**TASK OBJECTIVE**
Can you repeat each of the rows below word for word, keeping every line as it appears?

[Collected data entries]
* * *

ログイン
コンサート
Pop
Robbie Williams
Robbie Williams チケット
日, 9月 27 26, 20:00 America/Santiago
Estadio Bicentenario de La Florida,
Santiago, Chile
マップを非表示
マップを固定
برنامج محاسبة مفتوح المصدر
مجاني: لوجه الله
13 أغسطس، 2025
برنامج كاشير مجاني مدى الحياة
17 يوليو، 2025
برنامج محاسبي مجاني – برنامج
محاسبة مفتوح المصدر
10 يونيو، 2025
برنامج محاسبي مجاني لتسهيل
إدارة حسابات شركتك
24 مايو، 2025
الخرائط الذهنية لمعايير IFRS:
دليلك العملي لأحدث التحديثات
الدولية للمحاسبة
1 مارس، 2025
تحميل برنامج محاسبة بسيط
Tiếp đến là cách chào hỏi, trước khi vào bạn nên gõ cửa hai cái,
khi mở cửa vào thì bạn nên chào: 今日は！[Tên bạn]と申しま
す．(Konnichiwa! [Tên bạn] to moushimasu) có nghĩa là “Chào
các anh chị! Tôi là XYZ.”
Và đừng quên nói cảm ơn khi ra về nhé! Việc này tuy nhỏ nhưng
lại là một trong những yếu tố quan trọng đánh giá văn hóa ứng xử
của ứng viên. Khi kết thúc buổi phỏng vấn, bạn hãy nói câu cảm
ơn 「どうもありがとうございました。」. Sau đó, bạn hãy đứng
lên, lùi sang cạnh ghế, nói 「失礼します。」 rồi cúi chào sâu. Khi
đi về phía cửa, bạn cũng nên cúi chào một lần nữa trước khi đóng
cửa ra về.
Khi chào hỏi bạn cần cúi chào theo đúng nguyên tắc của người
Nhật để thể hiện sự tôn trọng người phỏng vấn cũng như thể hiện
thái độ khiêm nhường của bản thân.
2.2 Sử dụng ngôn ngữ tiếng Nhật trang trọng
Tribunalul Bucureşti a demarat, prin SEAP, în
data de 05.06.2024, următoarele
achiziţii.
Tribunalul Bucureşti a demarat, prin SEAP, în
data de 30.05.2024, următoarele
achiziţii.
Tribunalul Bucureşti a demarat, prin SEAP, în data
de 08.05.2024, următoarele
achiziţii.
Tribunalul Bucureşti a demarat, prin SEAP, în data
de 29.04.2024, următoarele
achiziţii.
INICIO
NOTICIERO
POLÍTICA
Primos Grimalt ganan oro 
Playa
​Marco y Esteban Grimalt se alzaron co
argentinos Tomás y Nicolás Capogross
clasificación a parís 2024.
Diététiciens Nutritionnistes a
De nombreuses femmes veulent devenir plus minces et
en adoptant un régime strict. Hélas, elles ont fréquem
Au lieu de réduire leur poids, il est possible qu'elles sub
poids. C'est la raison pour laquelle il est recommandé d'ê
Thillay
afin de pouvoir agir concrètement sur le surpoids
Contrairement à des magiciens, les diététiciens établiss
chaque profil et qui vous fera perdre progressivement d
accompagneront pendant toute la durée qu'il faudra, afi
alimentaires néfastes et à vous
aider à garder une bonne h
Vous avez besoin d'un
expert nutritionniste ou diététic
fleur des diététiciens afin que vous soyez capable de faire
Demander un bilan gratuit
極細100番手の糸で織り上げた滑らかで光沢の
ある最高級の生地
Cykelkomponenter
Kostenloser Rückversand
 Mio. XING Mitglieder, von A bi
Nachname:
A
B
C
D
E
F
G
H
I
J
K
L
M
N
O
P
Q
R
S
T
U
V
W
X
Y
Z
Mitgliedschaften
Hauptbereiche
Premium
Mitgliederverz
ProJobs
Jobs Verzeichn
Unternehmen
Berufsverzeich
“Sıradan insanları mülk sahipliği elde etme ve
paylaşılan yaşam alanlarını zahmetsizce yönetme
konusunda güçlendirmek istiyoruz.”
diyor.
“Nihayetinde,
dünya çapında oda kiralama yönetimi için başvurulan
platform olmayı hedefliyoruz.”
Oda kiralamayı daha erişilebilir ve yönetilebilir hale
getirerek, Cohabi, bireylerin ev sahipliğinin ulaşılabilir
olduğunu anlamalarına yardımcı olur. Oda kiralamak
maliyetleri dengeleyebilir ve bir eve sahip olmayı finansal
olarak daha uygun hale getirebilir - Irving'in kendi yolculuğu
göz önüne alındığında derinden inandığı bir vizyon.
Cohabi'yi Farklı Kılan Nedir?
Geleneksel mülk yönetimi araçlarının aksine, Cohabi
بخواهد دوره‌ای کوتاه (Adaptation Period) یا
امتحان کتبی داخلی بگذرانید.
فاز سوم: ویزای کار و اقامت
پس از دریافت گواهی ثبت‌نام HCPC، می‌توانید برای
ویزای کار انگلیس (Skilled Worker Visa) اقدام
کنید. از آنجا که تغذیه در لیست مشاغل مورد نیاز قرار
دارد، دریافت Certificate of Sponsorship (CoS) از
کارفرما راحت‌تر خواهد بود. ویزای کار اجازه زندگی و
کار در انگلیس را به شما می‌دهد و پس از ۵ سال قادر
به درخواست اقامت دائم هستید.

* * *

**RESULT BELOW**
ログイン
コンサート
Pop
Robbie Williams
Robbie Williams チケット
日, 9月 27 26, 20:00 America/Santiago
Estadio Bicentenario de La Florida,
Santiago, Chile
マップを非表示
マップを固定
برنامج محاسبة مفتوح المصدر
مجاني: لوجه الله
13 أغسطس، 2025
برنامج كاشير مجاني مدى الحياة
17 يوليو، 2025
برنامج محاسبي مجاني – برنامج
محاسبة مفتوح المصدر
10 يونيو، 2025
برنامج محاسبي مجاني لتسهيل
إدارة حسابات شركتك
24 مايو، 2025
الخرائط الذهنية لمعايير IFRS:
دليلك العملي لأحدث التحديثات
الدولية للمحاسبة
1 مارس، 2025
تحميل برنامج محاسبة بسيط
Tiếp đến là cách chào hỏi, trước khi vào bạn nên gõ cửa hai cái,
khi mở cửa vào thì bạn nên chào: 今日は！[Tên bạn]と申しま
す．(Konnichiwa! [Tên bạn] to moushimasu) có nghĩa là “Chào
các anh chị! Tôi là XYZ.”
Và đừng quên nói cảm ơn khi ra về nhé! Việc này tuy nhỏ nhưng
lại là một trong những yếu tố quan trọng đánh giá văn hóa ứng xử
của ứng viên. Khi kết thúc buổi phỏng vấn, bạn hãy nói câu cảm
ơn 「どうもありがとうございました。」. Sau đó, bạn hãy đứng
lên, lùi sang cạnh ghế, nói 「失礼します。」 rồi cúi chào sâu. Khi
đi về phía cửa, bạn cũng nên cúi chào một lần nữa trước khi đóng
cửa ra về.
Khi chào hỏi bạn cần cúi chào theo đúng nguyên tắc của người
Nhật để thể hiện sự tôn trọng người phỏng vấn cũng như thể hiện
thái độ khiêm nhường của bản thân.
2.2 Sử dụng ngôn ngữ tiếng Nhật trang trọng
Tribunalul Bucureşti a demarat, prin SEAP, în
data de 05.06.2024, următoarele
achiziţii.
Tribunalul Bucureşti a demarat, prin SEAP, în
data de 30.05.2024, următoarele
achiziţii.
Tribunalul Bucureşti a demarat, prin SEAP, în data
de 08.05.2024, următoarele
achiziţii.
Tribunalul Bucureşti a demarat, prin SEAP, în data
de 29.04.2024, următoarele
achiziţii.
INICIO
NOTICIERO
POLÍTICA
Primos Grimalt ganan oro 
Playa
​Marco y Esteban Grimalt se alzaron co
argentinos Tomás y Nicolás Capogross
clasificación a parís 2024.
Diététiciens Nutritionnistes a
De nombreuses femmes veulent devenir plus minces et
en adoptant un régime strict. Hélas, elles ont fréquem
Au lieu de réduire leur poids, il est possible qu'elles sub
poids. C'est la raison pour laquelle il est recommandé d'ê
Thillay
afin de pouvoir agir concrètement sur le surpoids
Contrairement à des magiciens, les diététiciens établiss
chaque profil et qui vous fera perdre progressivement d
accompagneront pendant toute la durée qu'il faudra, afi
alimentaires néfastes et à vous
aider à garder une bonne h
Vous avez besoin d'un
expert nutritionniste ou diététic
fleur des diététiciens afin que vous soyez capable de faire
Demander un bilan gratuit
極細100番手の糸で織り上げた滑らかで光沢の
ある最高級の生地
Cykelkomponenter
Kostenloser Rückversand
 Mio. XING Mitglieder, von A bi
Nachname:
A
B
C
D
E
F
G
H
I
J
K
L
M
N
O
P
Q
R
S
T
U
V
W
X
Y
Z
Mitgliedschaften
Hauptbereiche
Premium
Mitgliederverz
ProJobs
Jobs Verzeichn
Unternehmen
Berufsverzeich
“Sıradan insanları mülk sahipliği elde etme ve
paylaşılan yaşam alanlarını zahmetsizce yönetme
konusunda güçlendirmek istiyoruz.”
diyor.
“Nihayetinde,
dünya çapında oda kiralama yönetimi için başvurulan
platform olmayı hedefliyoruz.”
Oda kiralamayı daha erişilebilir ve yönetilebilir hale
getirerek, Cohabi, bireylerin ev sahipliğinin ulaşılabilir
olduğunu anlamalarına yardımcı olur. Oda kiralamak
maliyetleri dengeleyebilir ve bir eve sahip olmayı finansal
olarak daha uygun hale getirebilir - Irving'in kendi yolculuğu
göz önüne alındığında derinden inandığı bir vizyon.
Cohabi'yi Farklı Kılan Nedir?
Geleneksel mülk yönetimi araçlarının aksine, Cohabi
بخواهد دوره‌ای کوتاه (Adaptation Period) یا
امتحان کتبی داخلی بگذرانید.
فاز سوم: ویزای کار و اقامت
پس از دریافت گواهی ثبت‌نام HCPC، می‌توانید برای
ویزای کار انگلیس (Skilled Worker Visa) اقدام
کنید. از آنجا که تغذیه در لیست مشاغل مورد نیاز قرار
دارد، دریافت Certificate of Sponsorship (CoS) از
کارفرما راحت‌تر خواهد بود. ویزای کار اجازه زندگی و
کار در انگلیس را به شما می‌دهد و پس از ۵ سال قادر
به درخواست اقامت دائم هستید.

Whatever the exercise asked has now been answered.